| TO DO |
The response should be an exact copy of the records, with the pictures removed.
BEGIN DATA
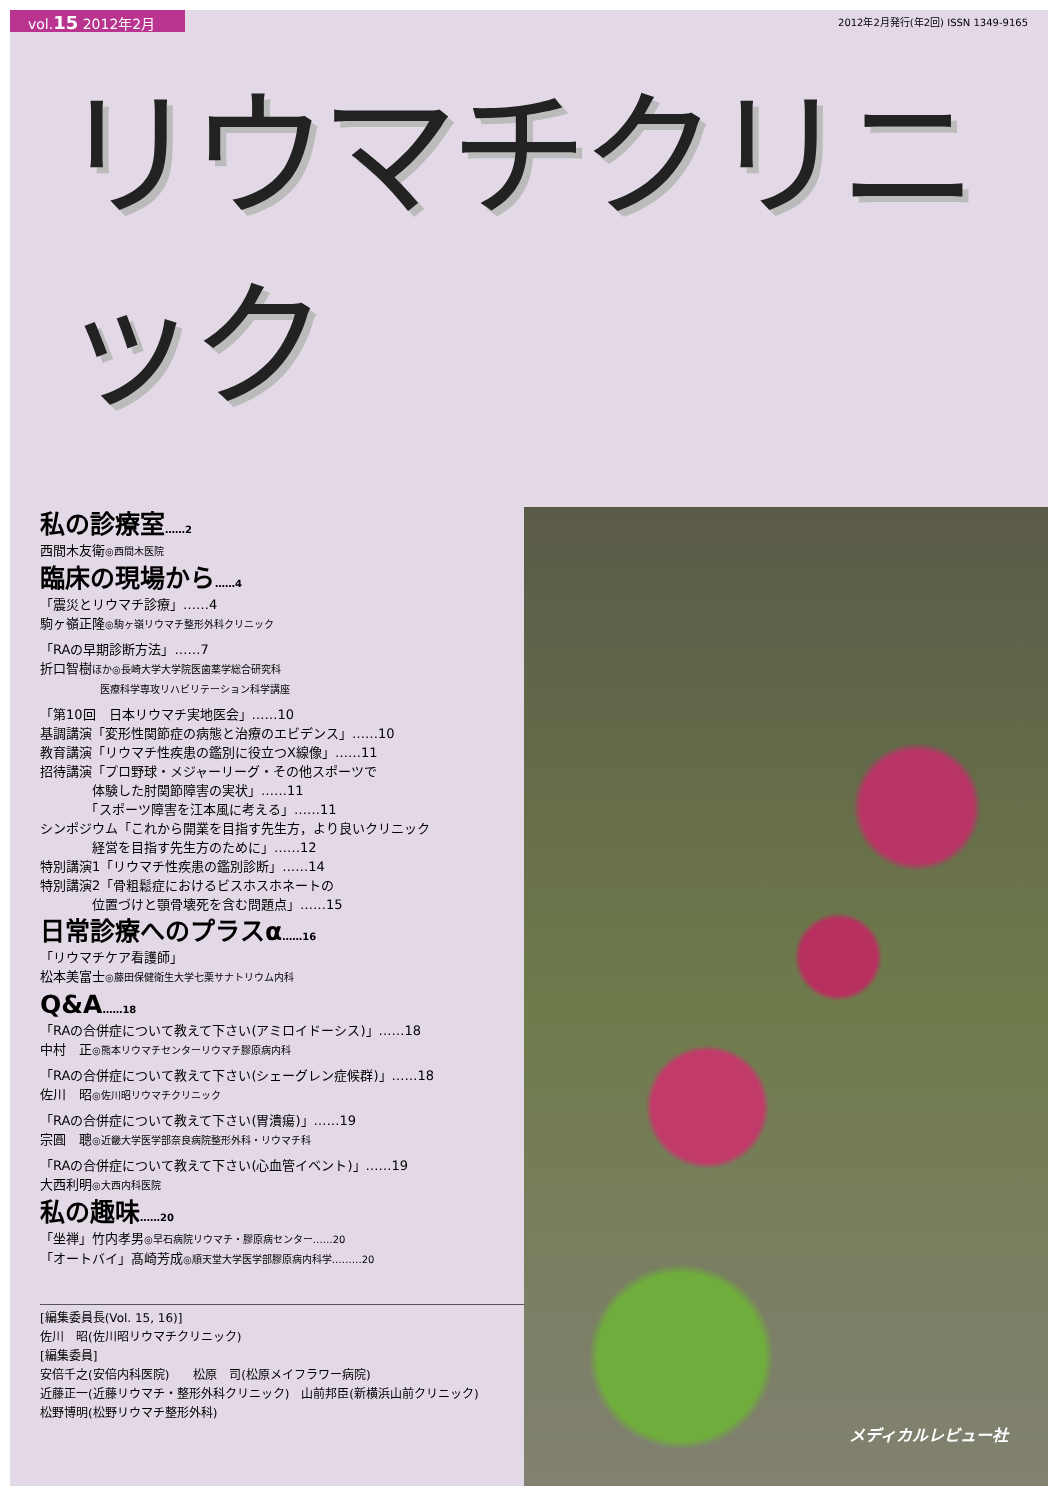vol.15 2012年2月
2012年2月発行(年2回) ISSN 1349-9165
リウマチクリニック
私の診療室……2
西間木友衛◎西間木医院
臨床の現場から……4
「震災とリウマチ診療」……4
駒ヶ嶺正隆◎駒ヶ嶺リウマチ整形外科クリニック
「RAの早期診断方法」……7
折口智樹ほか◎長崎大学大学院医歯薬学総合研究科
　　　　　　医療科学専攻リハビリテーション科学講座
「第10回　日本リウマチ実地医会」……10
基調講演「変形性関節症の病態と治療のエビデンス」……10
教育講演「リウマチ性疾患の鑑別に役立つX線像」……11
招待講演「プロ野球・メジャーリーグ・その他スポーツで
　　　　体験した肘関節障害の実状」……11
　　　　「スポーツ障害を江本風に考える」……11
シンポジウム「これから開業を目指す先生方，より良いクリニック
　　　　経営を目指す先生方のために」……12
特別講演1「リウマチ性疾患の鑑別診断」……14
特別講演2「骨粗鬆症におけるビスホスホネートの
　　　　位置づけと顎骨壊死を含む問題点」……15
日常診療へのプラスα……16
「リウマチケア看護師」
松本美富士◎藤田保健衛生大学七栗サナトリウム内科
Q&A……18
「RAの合併症について教えて下さい(アミロイドーシス)」……18
中村　正◎熊本リウマチセンターリウマチ膠原病内科
「RAの合併症について教えて下さい(シェーグレン症候群)」……18
佐川　昭◎佐川昭リウマチクリニック
「RAの合併症について教えて下さい(胃潰瘍)」……19
宗圓　聰◎近畿大学医学部奈良病院整形外科・リウマチ科
「RAの合併症について教えて下さい(心血管イベント)」……19
大西利明◎大西内科医院
私の趣味……20
「坐禅」竹内孝男◎早石病院リウマチ・膠原病センター……20
「オートバイ」髙崎芳成◎順天堂大学医学部膠原病内科学………20
[編集委員長(Vol. 15, 16)]
佐川　昭(佐川昭リウマチクリニック)
[編集委員]
安倍千之(安倍内科医院)　　松原　司(松原メイフラワー病院)
近藤正一(近藤リウマチ・整形外科クリニック)　山前邦臣(新横浜山前クリニック)
松野博明(松野リウマチ整形外科)
メディカルレビュー社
END DATA
| OUTPUT OF THE TASK |
vol.15 2012年2月
2012年2月発行(年2回) ISSN 1349-9165
リウマチクリニック
私の診療室……2
西間木友衛◎西間木医院
臨床の現場から……4
「震災とリウマチ診療」……4
駒ヶ嶺正隆◎駒ヶ嶺リウマチ整形外科クリニック
「RAの早期診断方法」……7
折口智樹ほか◎長崎大学大学院医歯薬学総合研究科
　　　　　　医療科学専攻リハビリテーション科学講座
「第10回　日本リウマチ実地医会」……10
基調講演「変形性関節症の病態と治療のエビデンス」……10
教育講演「リウマチ性疾患の鑑別に役立つX線像」……11
招待講演「プロ野球・メジャーリーグ・その他スポーツで
　　　　体験した肘関節障害の実状」……11
　　　　「スポーツ障害を江本風に考える」……11
シンポジウム「これから開業を目指す先生方，より良いクリニック
　　　　経営を目指す先生方のために」……12
特別講演1「リウマチ性疾患の鑑別診断」……14
特別講演2「骨粗鬆症におけるビスホスホネートの
　　　　位置づけと顎骨壊死を含む問題点」……15
日常診療へのプラスα……16
「リウマチケア看護師」
松本美富士◎藤田保健衛生大学七栗サナトリウム内科
Q&A……18
「RAの合併症について教えて下さい(アミロイドーシス)」……18
中村　正◎熊本リウマチセンターリウマチ膠原病内科
「RAの合併症について教えて下さい(シェーグレン症候群)」……18
佐川　昭◎佐川昭リウマチクリニック
「RAの合併症について教えて下さい(胃潰瘍)」……19
宗圓　聰◎近畿大学医学部奈良病院整形外科・リウマチ科
「RAの合併症について教えて下さい(心血管イベント)」……19
大西利明◎大西内科医院
私の趣味……20
「坐禅」竹内孝男◎早石病院リウマチ・膠原病センター……20
「オートバイ」髙崎芳成◎順天堂大学医学部膠原病内科学………20
[編集委員長(Vol. 15, 16)]
佐川　昭(佐川昭リウマチクリニック)
[編集委員]
安倍千之(安倍内科医院)　　松原　司(松原メイフラワー病院)
近藤正一(近藤リウマチ・整形外科クリニック)　山前邦臣(新横浜山前クリニック)
松野博明(松野リウマチ整形外科)
メディカルレビュー社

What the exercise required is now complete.